[Available data]

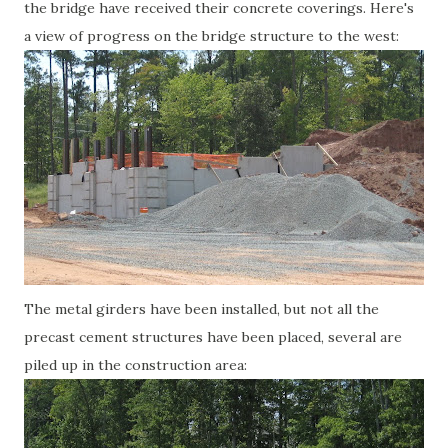
the bridge have received their concrete coverings. Here's
a view of progress on the bridge structure to the west:
The metal girders have been installed, but not all the
precast cement structures have been placed, several are
piled up in the construction area:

[/Available data]

● Required work
Scan the lines above for the word "bridge", then copy each line that has it.

● Exercise output
the bridge have received their concrete coverings. Here's
a view of progress on the bridge structure to the west:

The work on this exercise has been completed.